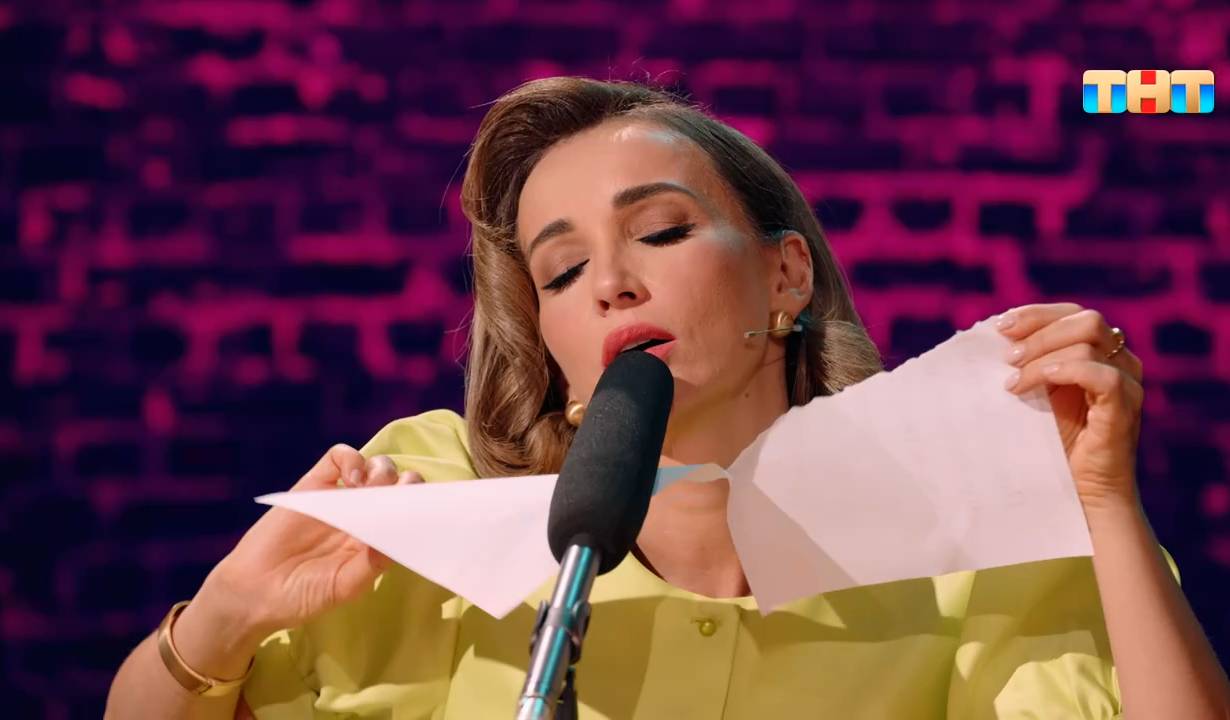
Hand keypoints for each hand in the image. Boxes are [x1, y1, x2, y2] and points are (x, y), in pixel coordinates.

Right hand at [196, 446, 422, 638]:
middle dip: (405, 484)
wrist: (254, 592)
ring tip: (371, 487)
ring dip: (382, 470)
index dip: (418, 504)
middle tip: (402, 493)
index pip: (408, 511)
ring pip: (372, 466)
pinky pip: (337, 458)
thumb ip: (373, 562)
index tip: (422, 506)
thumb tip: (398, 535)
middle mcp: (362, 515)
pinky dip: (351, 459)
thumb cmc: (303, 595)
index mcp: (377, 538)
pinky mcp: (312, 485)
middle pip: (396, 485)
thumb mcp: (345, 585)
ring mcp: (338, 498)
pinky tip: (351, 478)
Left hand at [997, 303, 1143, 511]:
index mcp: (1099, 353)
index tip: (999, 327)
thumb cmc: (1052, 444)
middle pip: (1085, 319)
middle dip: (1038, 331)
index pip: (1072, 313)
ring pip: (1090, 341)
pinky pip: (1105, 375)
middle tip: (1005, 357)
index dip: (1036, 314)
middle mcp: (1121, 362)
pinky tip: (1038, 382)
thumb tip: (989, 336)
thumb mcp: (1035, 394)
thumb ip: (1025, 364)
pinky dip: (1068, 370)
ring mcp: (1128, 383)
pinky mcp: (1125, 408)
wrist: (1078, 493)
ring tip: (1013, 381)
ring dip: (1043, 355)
--
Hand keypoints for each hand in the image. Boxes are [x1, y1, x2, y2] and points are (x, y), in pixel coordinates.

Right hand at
---
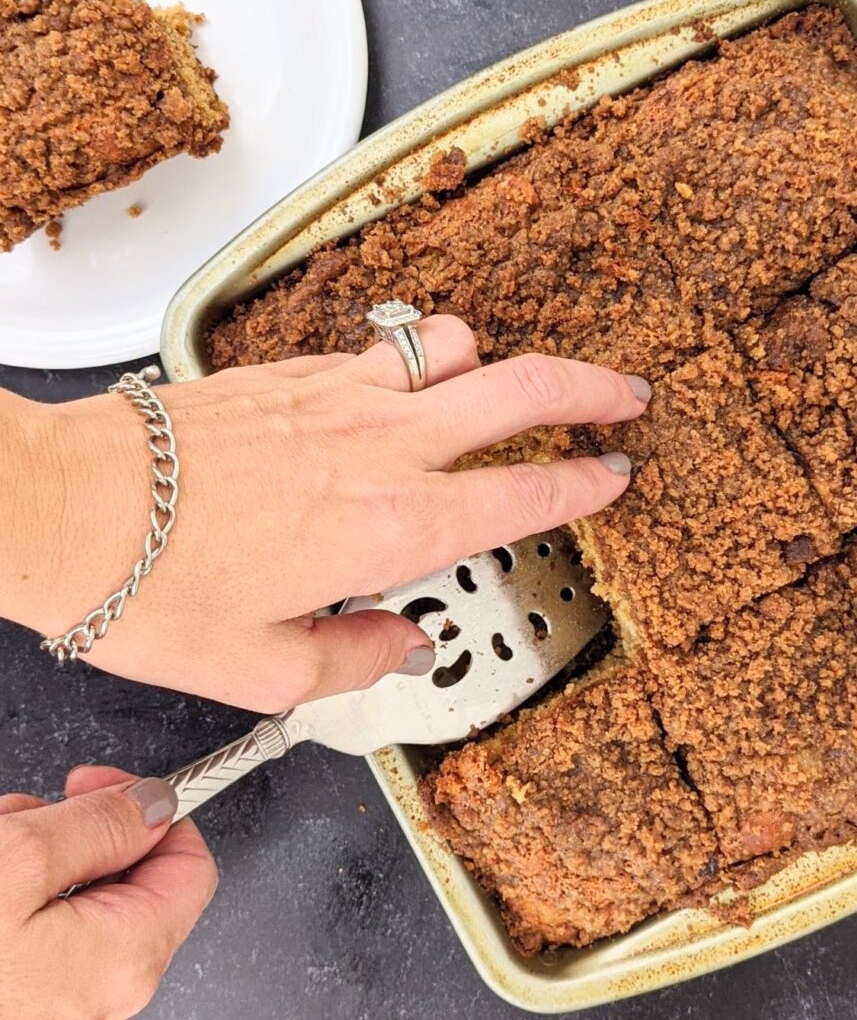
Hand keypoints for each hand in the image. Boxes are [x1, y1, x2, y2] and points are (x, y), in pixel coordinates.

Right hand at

#### Task:
For every line in the data above that holds "pinky", return the line itself.

#### Solved exercise:
pinky pip: (337, 458)
pinky dip: (351, 459)
pinky mcp: (312, 485)
pinky tip: (351, 478)
pinky pip: (1105, 375)
pinky tip: (1038, 382)
pinky dip: (1068, 370)
pinky mcp: (1125, 408)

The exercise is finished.